#### BRIEF
The answer must be every line from the entries below that includes "Pontevedra".

[Dataset entries]
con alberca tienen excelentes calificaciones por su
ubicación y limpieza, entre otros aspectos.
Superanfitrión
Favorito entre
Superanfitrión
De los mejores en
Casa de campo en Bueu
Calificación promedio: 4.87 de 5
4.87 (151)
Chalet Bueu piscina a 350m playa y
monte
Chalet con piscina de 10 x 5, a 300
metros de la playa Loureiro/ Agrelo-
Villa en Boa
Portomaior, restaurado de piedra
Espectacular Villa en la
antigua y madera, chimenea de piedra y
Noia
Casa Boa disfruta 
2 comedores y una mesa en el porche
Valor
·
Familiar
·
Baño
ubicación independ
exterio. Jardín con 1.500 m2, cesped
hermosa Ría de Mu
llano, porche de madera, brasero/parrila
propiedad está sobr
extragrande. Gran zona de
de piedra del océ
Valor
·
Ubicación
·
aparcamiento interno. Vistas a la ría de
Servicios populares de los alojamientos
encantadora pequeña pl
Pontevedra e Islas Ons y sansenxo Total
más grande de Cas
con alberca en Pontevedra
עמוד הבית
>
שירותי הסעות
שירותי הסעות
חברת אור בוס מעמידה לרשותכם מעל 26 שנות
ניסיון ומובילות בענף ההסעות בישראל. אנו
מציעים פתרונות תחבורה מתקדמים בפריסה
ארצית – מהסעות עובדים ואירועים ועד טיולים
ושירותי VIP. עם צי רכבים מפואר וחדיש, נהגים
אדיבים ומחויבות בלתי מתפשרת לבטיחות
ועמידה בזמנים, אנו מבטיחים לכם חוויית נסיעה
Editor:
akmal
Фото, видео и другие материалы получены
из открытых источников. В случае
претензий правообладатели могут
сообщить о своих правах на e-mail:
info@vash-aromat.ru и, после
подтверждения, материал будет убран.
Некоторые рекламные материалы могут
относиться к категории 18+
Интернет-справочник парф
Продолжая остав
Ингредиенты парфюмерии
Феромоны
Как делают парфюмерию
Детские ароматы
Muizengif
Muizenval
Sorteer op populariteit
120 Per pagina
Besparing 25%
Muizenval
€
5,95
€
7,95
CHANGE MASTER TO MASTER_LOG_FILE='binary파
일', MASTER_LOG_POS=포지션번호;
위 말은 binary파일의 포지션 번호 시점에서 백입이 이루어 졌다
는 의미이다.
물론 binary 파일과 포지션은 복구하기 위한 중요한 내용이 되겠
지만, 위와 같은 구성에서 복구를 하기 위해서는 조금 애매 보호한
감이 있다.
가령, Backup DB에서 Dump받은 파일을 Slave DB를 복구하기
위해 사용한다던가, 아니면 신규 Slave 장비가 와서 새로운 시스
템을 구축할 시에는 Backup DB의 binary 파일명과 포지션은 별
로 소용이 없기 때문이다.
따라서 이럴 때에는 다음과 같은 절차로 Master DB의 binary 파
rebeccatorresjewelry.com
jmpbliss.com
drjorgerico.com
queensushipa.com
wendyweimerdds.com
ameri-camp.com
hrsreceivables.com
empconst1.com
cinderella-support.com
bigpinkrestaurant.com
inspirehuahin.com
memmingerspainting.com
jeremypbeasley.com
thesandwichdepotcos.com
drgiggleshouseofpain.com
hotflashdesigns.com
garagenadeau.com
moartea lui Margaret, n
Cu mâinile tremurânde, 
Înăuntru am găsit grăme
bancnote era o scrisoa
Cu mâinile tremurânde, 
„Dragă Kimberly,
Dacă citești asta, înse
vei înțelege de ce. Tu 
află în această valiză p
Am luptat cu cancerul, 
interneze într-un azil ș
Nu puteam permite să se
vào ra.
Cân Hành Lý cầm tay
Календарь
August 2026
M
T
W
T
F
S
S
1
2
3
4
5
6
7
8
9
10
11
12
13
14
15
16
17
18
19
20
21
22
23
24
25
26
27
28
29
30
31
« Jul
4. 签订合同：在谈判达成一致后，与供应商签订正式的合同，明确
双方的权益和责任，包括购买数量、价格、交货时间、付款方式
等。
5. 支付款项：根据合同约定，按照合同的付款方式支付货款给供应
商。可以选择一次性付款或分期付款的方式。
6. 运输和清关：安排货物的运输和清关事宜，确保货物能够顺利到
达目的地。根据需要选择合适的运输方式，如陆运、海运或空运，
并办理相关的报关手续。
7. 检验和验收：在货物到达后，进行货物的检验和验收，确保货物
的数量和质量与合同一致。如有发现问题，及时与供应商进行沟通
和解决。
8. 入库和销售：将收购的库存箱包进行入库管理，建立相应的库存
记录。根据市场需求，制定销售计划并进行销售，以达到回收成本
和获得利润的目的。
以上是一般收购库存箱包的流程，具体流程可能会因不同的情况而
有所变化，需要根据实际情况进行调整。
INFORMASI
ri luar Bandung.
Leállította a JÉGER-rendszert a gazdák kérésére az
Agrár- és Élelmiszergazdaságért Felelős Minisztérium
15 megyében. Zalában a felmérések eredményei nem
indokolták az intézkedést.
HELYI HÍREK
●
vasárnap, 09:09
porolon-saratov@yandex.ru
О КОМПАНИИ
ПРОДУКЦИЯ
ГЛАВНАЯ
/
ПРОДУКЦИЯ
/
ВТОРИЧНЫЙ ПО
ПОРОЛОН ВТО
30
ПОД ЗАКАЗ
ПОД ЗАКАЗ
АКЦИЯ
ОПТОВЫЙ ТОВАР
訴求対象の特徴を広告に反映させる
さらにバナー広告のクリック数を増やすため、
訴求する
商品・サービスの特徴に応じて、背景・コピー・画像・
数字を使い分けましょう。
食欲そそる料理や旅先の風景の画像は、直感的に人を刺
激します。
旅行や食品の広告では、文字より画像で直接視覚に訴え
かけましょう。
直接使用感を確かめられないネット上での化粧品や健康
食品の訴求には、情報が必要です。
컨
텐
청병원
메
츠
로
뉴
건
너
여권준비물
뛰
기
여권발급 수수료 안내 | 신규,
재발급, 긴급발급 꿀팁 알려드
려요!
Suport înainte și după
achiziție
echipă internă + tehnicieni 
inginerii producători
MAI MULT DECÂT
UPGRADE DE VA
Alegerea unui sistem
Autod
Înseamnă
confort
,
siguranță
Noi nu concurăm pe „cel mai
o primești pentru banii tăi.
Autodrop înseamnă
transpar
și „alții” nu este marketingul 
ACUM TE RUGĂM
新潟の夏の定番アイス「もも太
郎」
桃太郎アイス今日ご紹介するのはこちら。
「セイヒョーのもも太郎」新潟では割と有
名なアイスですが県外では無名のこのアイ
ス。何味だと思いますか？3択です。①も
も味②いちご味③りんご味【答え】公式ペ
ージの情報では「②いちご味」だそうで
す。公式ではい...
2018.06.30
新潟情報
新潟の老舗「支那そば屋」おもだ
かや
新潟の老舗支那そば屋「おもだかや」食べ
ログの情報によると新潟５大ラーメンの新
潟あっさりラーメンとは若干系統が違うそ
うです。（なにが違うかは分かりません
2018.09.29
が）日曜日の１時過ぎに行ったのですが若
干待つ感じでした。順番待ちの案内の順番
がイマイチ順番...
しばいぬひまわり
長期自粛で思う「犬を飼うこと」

#### THE COMPLETED TASK
Pontevedra e Islas Ons y sansenxo Total
con alberca en Pontevedra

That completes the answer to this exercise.